La conexión con Cartagena: Un detalle de rendimiento
Esto puede sonar a digresión, pero tiene su sentido. Aquí en Cartagena, en la UPCT (Universidad Politécnica), se habla mucho de optimización de sistemas. Y es que jugar en Linux no es solo «hacer que funcione», es que funcione bien. MK11 tiene un sistema de «benchmark» interno. Una vez que consigas que arranque, pásalo.
Si ves que los frames caen mucho, puede que Ubuntu esté intentando usar la gráfica integrada de tu procesador en lugar de la dedicada. Esto pasa mucho en portátiles. Asegúrate de que en las opciones de energía de Ubuntu tengas puesto el modo «Alto rendimiento» o que estés lanzando Steam con la gráfica correcta.
Resumen de pasos para que MK11 funcione en Ubuntu
Para que no te pierdas entre tanto texto, vamos a hacer una lista rápida de lo que tienes que revisar sí o sí:
- Versión de Steam: Evita el Snap. Usa el .deb oficial.
- Drivers de Vídeo: Si usas NVIDIA, usa los propietarios (versión 535 o 550). Si usas AMD, asegúrate de tener Mesa actualizado.
- Versión de Proton: Prueba con GE-Proton si el modo historia se queda en negro o se cierra.

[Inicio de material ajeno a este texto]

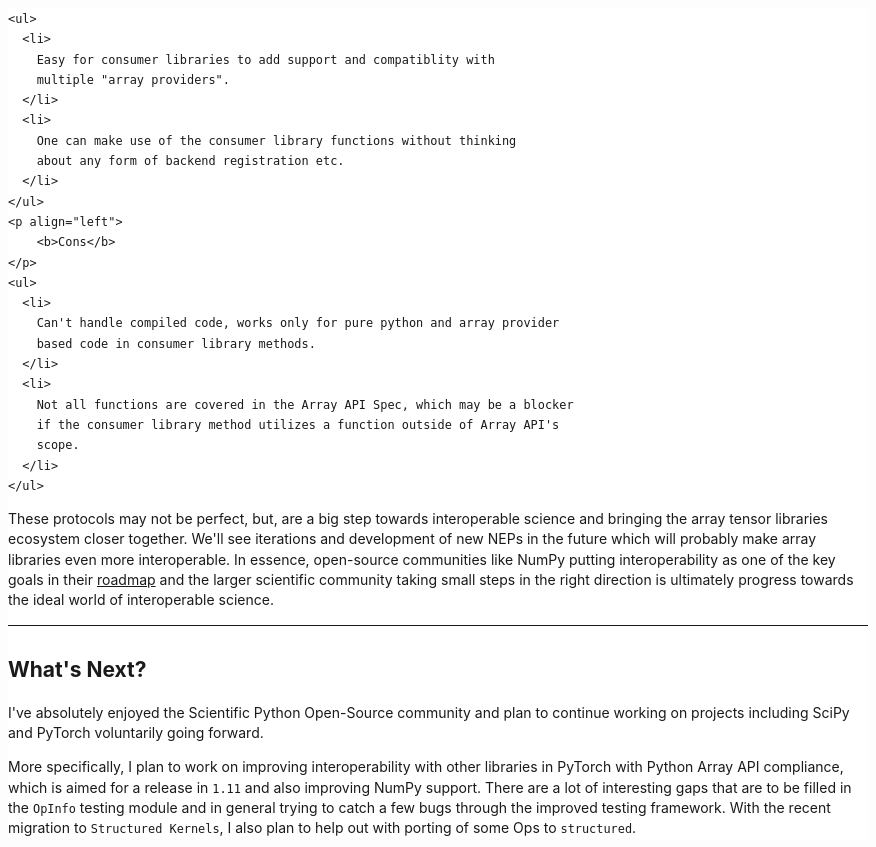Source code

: 	<ul>
	  <li>
	  	Easy for consumer libraries to add support and compatiblity with
	  	multiple "array providers".
	  </li>
	  <li>
	  	One can make use of the consumer library functions without thinking
	    about any form of backend registration etc.
	  </li>
	</ul>
  	<p align="left">
		<b>Cons</b>
	</p>
	<ul>
	  <li>
	  	Can't handle compiled code, works only for pure python and array provider 
	  	based code in consumer library methods.
	  </li>
	  <li>
	  	Not all functions are covered in the Array API Spec, which may be a blocker
	  	if the consumer library method utilizes a function outside of Array API's
	  	scope.
	  </li>
	</ul>
  </div>
</div>


These protocols may not be perfect, but, are a big step towards interoperable
science and bringing the array tensor libraries ecosystem closer together.
We'll see iterations and development of new NEPs in the future which will probably
make array libraries even more interoperable. In essence, open-source communities like
NumPy putting interoperability as one of the key goals in their
[roadmap](https://numpy.org/neps/roadmap.html#interoperability) and
the larger scientific community taking small steps in the right direction is
ultimately progress towards the ideal world of interoperable science.


---

## What's Next?

I've absolutely enjoyed the Scientific Python Open-Source community and plan
to continue working on projects including SciPy and PyTorch voluntarily
going forward.

More specifically, I plan to work on improving interoperability with other
libraries in PyTorch with Python Array API compliance, which is aimed for a
release in `1.11` and also improving NumPy support. There are a lot of
interesting gaps that are to be filled in the `OpInfo` testing module and in
general trying to catch a few bugs through the improved testing framework.
With the recent migration to `Structured Kernels`, I also plan to help out
with porting of some Ops to `structured`.
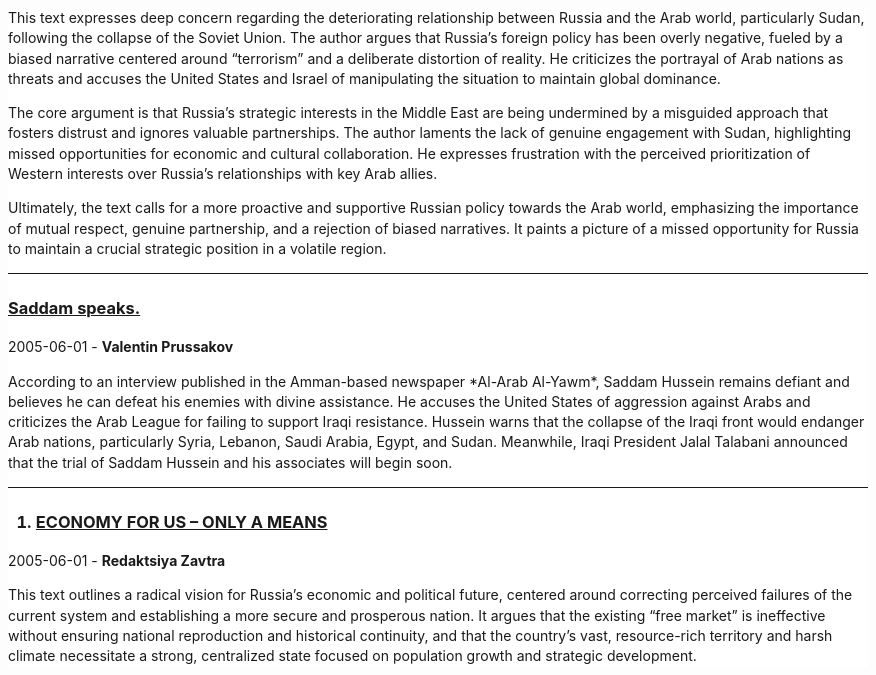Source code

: This text expresses deep concern regarding the deteriorating
relationship between Russia and the Arab world, particularly Sudan,
following the collapse of the Soviet Union. The author argues that
Russia’s foreign policy has been overly negative, fueled by a biased
narrative centered around “terrorism” and a deliberate distortion of
reality. He criticizes the portrayal of Arab nations as threats and
accuses the United States and Israel of manipulating the situation to
maintain global dominance.

The core argument is that Russia’s strategic interests in the Middle
East are being undermined by a misguided approach that fosters distrust
and ignores valuable partnerships. The author laments the lack of
genuine engagement with Sudan, highlighting missed opportunities for
economic and cultural collaboration. He expresses frustration with the
perceived prioritization of Western interests over Russia’s
relationships with key Arab allies.

Ultimately, the text calls for a more proactive and supportive Russian
policy towards the Arab world, emphasizing the importance of mutual
respect, genuine partnership, and a rejection of biased narratives. It
paints a picture of a missed opportunity for Russia to maintain a
crucial strategic position in a volatile region.
</p>
<hr />
<a href='https://zavtra.ru/blogs/2005-06-0126'>
<h3>
Saddam speaks.
</h3>
</a>
<p>
2005-06-01 - <b> Valentin Prussakov </b>
</p>
<p>
According to an interview published in the Amman-based newspaper
*Al-Arab Al-Yawm*, Saddam Hussein remains defiant and believes he can
defeat his enemies with divine assistance. He accuses the United States
of aggression against Arabs and criticizes the Arab League for failing
to support Iraqi resistance. Hussein warns that the collapse of the
Iraqi front would endanger Arab nations, particularly Syria, Lebanon,
Saudi Arabia, Egypt, and Sudan. Meanwhile, Iraqi President Jalal
Talabani announced that the trial of Saddam Hussein and his associates
will begin soon.
</p>
<hr />
<a href='https://zavtra.ru/blogs/2005-06-0135'>
<h3>

1.  ECONOMY FOR US – ONLY A MEANS
    </h3>
    </a>
    <p>
    2005-06-01 - <b> Redaktsiya Zavtra </b>
    </p>
    <p>
    This text outlines a radical vision for Russia’s economic and
    political future, centered around correcting perceived failures of
    the current system and establishing a more secure and prosperous
    nation. It argues that the existing “free market” is ineffective
    without ensuring national reproduction and historical continuity,
    and that the country’s vast, resource-rich territory and harsh
    climate necessitate a strong, centralized state focused on
    population growth and strategic development.
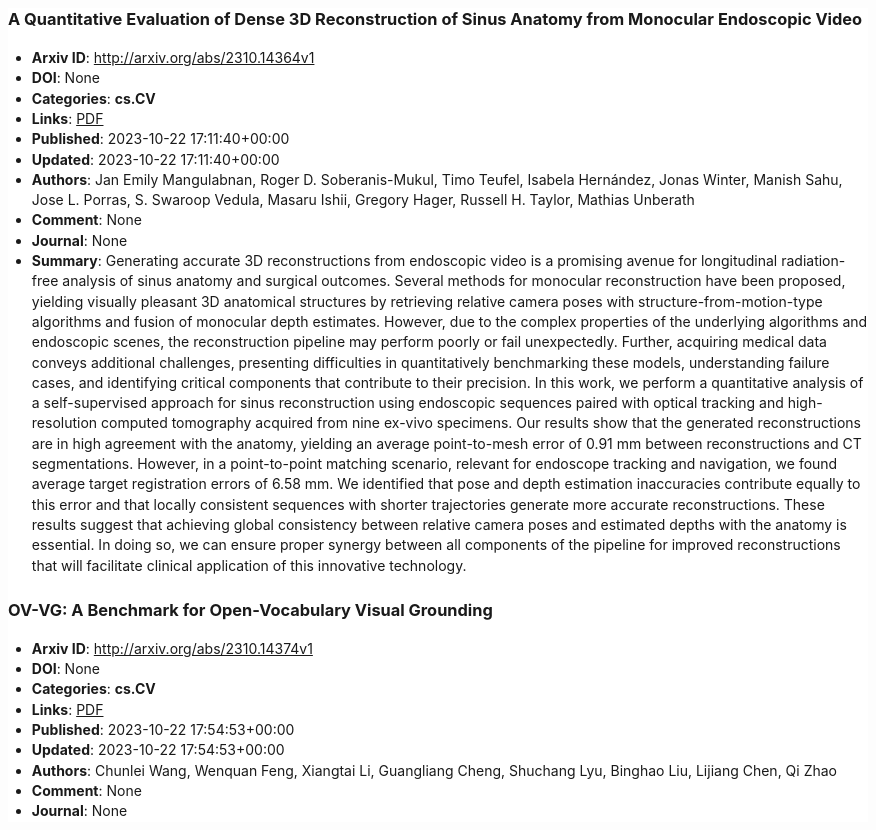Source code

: 

### A Quantitative Evaluation of Dense 3D Reconstruction of Sinus Anatomy from Monocular Endoscopic Video
- **Arxiv ID**: http://arxiv.org/abs/2310.14364v1
- **DOI**: None
- **Categories**: **cs.CV**
- **Links**: [PDF](http://arxiv.org/pdf/2310.14364v1)
- **Published**: 2023-10-22 17:11:40+00:00
- **Updated**: 2023-10-22 17:11:40+00:00
- **Authors**: Jan Emily Mangulabnan, Roger D. Soberanis-Mukul, Timo Teufel, Isabela Hernández, Jonas Winter, Manish Sahu, Jose L. Porras, S. Swaroop Vedula, Masaru Ishii, Gregory Hager, Russell H. Taylor, Mathias Unberath
- **Comment**: None
- **Journal**: None
- **Summary**: Generating accurate 3D reconstructions from endoscopic video is a promising avenue for longitudinal radiation-free analysis of sinus anatomy and surgical outcomes. Several methods for monocular reconstruction have been proposed, yielding visually pleasant 3D anatomical structures by retrieving relative camera poses with structure-from-motion-type algorithms and fusion of monocular depth estimates. However, due to the complex properties of the underlying algorithms and endoscopic scenes, the reconstruction pipeline may perform poorly or fail unexpectedly. Further, acquiring medical data conveys additional challenges, presenting difficulties in quantitatively benchmarking these models, understanding failure cases, and identifying critical components that contribute to their precision. In this work, we perform a quantitative analysis of a self-supervised approach for sinus reconstruction using endoscopic sequences paired with optical tracking and high-resolution computed tomography acquired from nine ex-vivo specimens. Our results show that the generated reconstructions are in high agreement with the anatomy, yielding an average point-to-mesh error of 0.91 mm between reconstructions and CT segmentations. However, in a point-to-point matching scenario, relevant for endoscope tracking and navigation, we found average target registration errors of 6.58 mm. We identified that pose and depth estimation inaccuracies contribute equally to this error and that locally consistent sequences with shorter trajectories generate more accurate reconstructions. These results suggest that achieving global consistency between relative camera poses and estimated depths with the anatomy is essential. In doing so, we can ensure proper synergy between all components of the pipeline for improved reconstructions that will facilitate clinical application of this innovative technology.



### OV-VG: A Benchmark for Open-Vocabulary Visual Grounding
- **Arxiv ID**: http://arxiv.org/abs/2310.14374v1
- **DOI**: None
- **Categories**: **cs.CV**
- **Links**: [PDF](http://arxiv.org/pdf/2310.14374v1)
- **Published**: 2023-10-22 17:54:53+00:00
- **Updated**: 2023-10-22 17:54:53+00:00
- **Authors**: Chunlei Wang, Wenquan Feng, Xiangtai Li, Guangliang Cheng, Shuchang Lyu, Binghao Liu, Lijiang Chen, Qi Zhao
- **Comment**: None
- **Journal**: None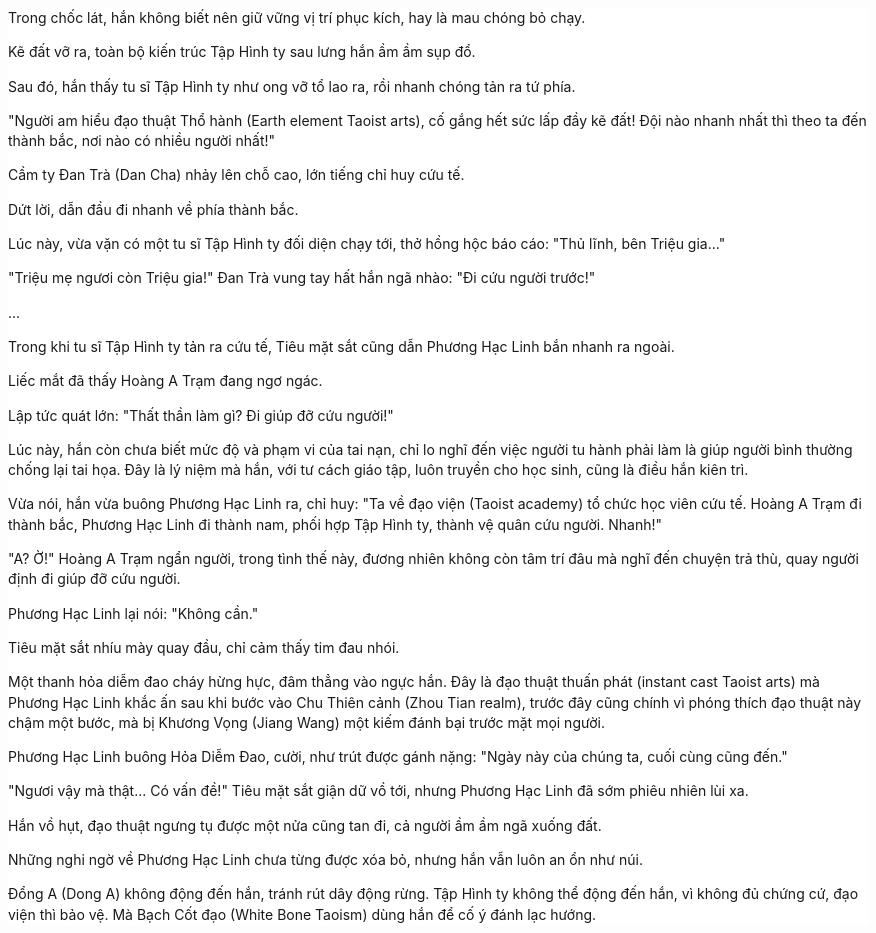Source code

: Trong chốc lát, hắn không biết nên giữ vững vị trí phục kích, hay là mau chóng bỏ chạy.

Kẽ đất vỡ ra, toàn bộ kiến trúc Tập Hình ty sau lưng hắn ầm ầm sụp đổ.

Sau đó, hắn thấy tu sĩ Tập Hình ty như ong vỡ tổ lao ra, rồi nhanh chóng tản ra tứ phía.

"Người am hiểu đạo thuật Thổ hành (Earth element Taoist arts), cố gắng hết sức lấp đầy kẽ đất! Đội nào nhanh nhất thì theo ta đến thành bắc, nơi nào có nhiều người nhất!"

Cầm ty Đan Trà (Dan Cha) nhảy lên chỗ cao, lớn tiếng chỉ huy cứu tế.

Dứt lời, dẫn đầu đi nhanh về phía thành bắc.

Lúc này, vừa vặn có một tu sĩ Tập Hình ty đối diện chạy tới, thở hồng hộc báo cáo: "Thủ lĩnh, bên Triệu gia..."

"Triệu mẹ ngươi còn Triệu gia!" Đan Trà vung tay hất hắn ngã nhào: "Đi cứu người trước!"

...

Trong khi tu sĩ Tập Hình ty tản ra cứu tế, Tiêu mặt sắt cũng dẫn Phương Hạc Linh bắn nhanh ra ngoài.

Liếc mắt đã thấy Hoàng A Trạm đang ngơ ngác.

Lập tức quát lớn: "Thất thần làm gì? Đi giúp đỡ cứu người!"

Lúc này, hắn còn chưa biết mức độ và phạm vi của tai nạn, chỉ lo nghĩ đến việc người tu hành phải làm là giúp người bình thường chống lại tai họa. Đây là lý niệm mà hắn, với tư cách giáo tập, luôn truyền cho học sinh, cũng là điều hắn kiên trì.

Vừa nói, hắn vừa buông Phương Hạc Linh ra, chỉ huy: "Ta về đạo viện (Taoist academy) tổ chức học viên cứu tế. Hoàng A Trạm đi thành bắc, Phương Hạc Linh đi thành nam, phối hợp Tập Hình ty, thành vệ quân cứu người. Nhanh!"

"A? Ờ!" Hoàng A Trạm ngẩn người, trong tình thế này, đương nhiên không còn tâm trí đâu mà nghĩ đến chuyện trả thù, quay người định đi giúp đỡ cứu người.

Phương Hạc Linh lại nói: "Không cần."

Tiêu mặt sắt nhíu mày quay đầu, chỉ cảm thấy tim đau nhói.

Một thanh hỏa diễm đao cháy hừng hực, đâm thẳng vào ngực hắn. Đây là đạo thuật thuấn phát (instant cast Taoist arts) mà Phương Hạc Linh khắc ấn sau khi bước vào Chu Thiên cảnh (Zhou Tian realm), trước đây cũng chính vì phóng thích đạo thuật này chậm một bước, mà bị Khương Vọng (Jiang Wang) một kiếm đánh bại trước mặt mọi người.

Phương Hạc Linh buông Hỏa Diễm Đao, cười, như trút được gánh nặng: "Ngày này của chúng ta, cuối cùng cũng đến."

"Ngươi vậy mà thật... Có vấn đề!" Tiêu mặt sắt giận dữ vồ tới, nhưng Phương Hạc Linh đã sớm phiêu nhiên lùi xa.

Hắn vồ hụt, đạo thuật ngưng tụ được một nửa cũng tan đi, cả người ầm ầm ngã xuống đất.

Những nghi ngờ về Phương Hạc Linh chưa từng được xóa bỏ, nhưng hắn vẫn luôn an ổn như núi.

Đổng A (Dong A) không động đến hắn, tránh rút dây động rừng. Tập Hình ty không thể động đến hắn, vì không đủ chứng cứ, đạo viện thì bảo vệ. Mà Bạch Cốt đạo (White Bone Taoism) dùng hắn để cố ý đánh lạc hướng.

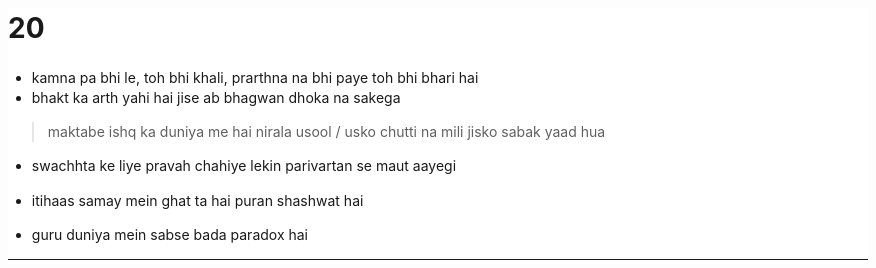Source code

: 
# 20


- kamna pa bhi le, toh bhi khali, prarthna na bhi paye toh bhi bhari hai
- bhakt ka arth yahi hai jise ab bhagwan dhoka na sakega
> maktabe ishq ka duniya me hai nirala usool / usko chutti na mili jisko sabak yaad hua
- swachhta ke liye pravah chahiye lekin parivartan se maut aayegi

- itihaas samay mein ghat ta hai puran shashwat hai
- guru duniya mein sabse bada paradox hai


---
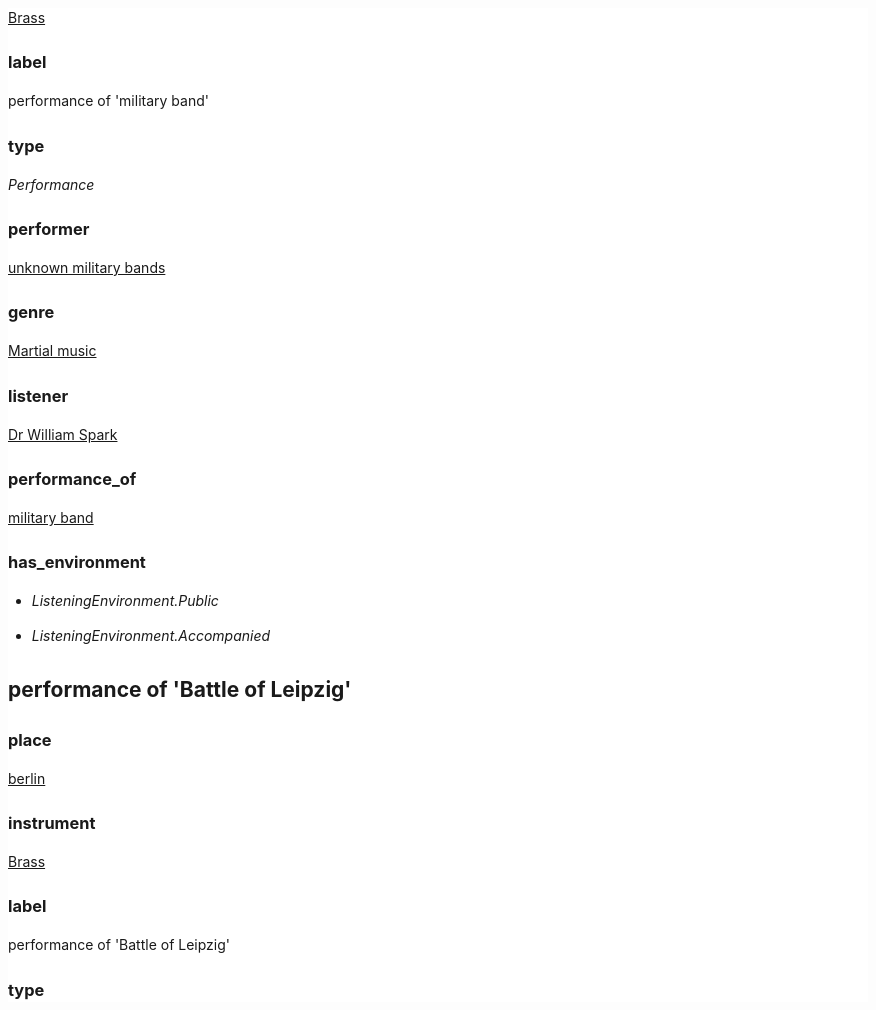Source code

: 
[Brass](#Brass)

### label


performance of 'military band'

### type


*Performance*

### performer


[unknown military bands](#unknown-military-bands)

### genre


[Martial music](#Martial-music)

### listener


[Dr William Spark](#Dr-William-Spark)

### performance_of


[military band](#military-band)

### has_environment

 - *ListeningEnvironment.Public*

 - *ListeningEnvironment.Accompanied*

## performance of 'Battle of Leipzig'

### place


[berlin](#berlin)

### instrument


[Brass](#Brass)

### label


performance of 'Battle of Leipzig'

### type
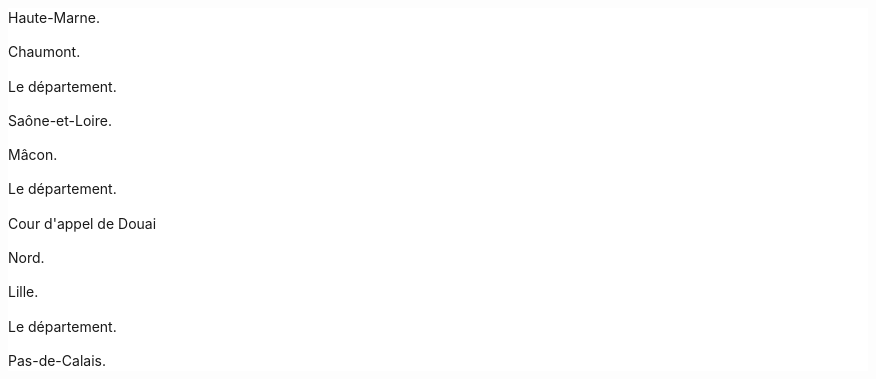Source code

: Haute-Marne.

</td>
      <td valign="top" width="169">

Chaumont.

</td>
      <td valign="top" width="285">

Le département.

</td>
    </tr>
    <tr>
      <td width="151" valign="top">

Saône-et-Loire.

</td>
      <td width="169" valign="top">

Mâcon.

</td>
      <td valign="top" width="285">

Le département.

</td>
    </tr>
    <tr>
      <td colspan="3" width="605">

Cour d'appel de Douai

</td>
    </tr>
    <tr>
      <td width="151" valign="top">

Nord.

</td>
      <td width="169" valign="top">

Lille.

</td>
      <td valign="top" width="285">

Le département.

</td>
    </tr>
    <tr>
      <td valign="top" width="151">

Pas-de-Calais.

</td>
      <td width="169" valign="top">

- Sistema de archivos: Instala el juego en una partición Ext4 o Btrfs, nunca en NTFS.
- Librerías: Asegúrate de tener instaladas las librerías de Vulkan (vulkan-utils).
Al final del día, hacer que Mortal Kombat 11 funcione en Ubuntu es un poco como restaurar una pieza en el Museo del Teatro Romano de Cartagena: requiere paciencia, las herramientas adecuadas y no forzar las cosas. La mayoría de las veces es un problema de permisos o de una versión de Proton mal elegida.
La verdad es que la comunidad de Linux en España es enorme y siempre hay alguien que ha pasado por lo mismo. Si después de seguir estos pasos sigues viendo el botón verde de Steam burlándose de ti, echa un ojo a los logs, porque ahí está la verdad. Y si no, siempre nos quedará echarle la culpa a los servidores de Warner, que tampoco es que sean una maravilla de la ingeniería moderna. ¡Suerte con esos Fatality!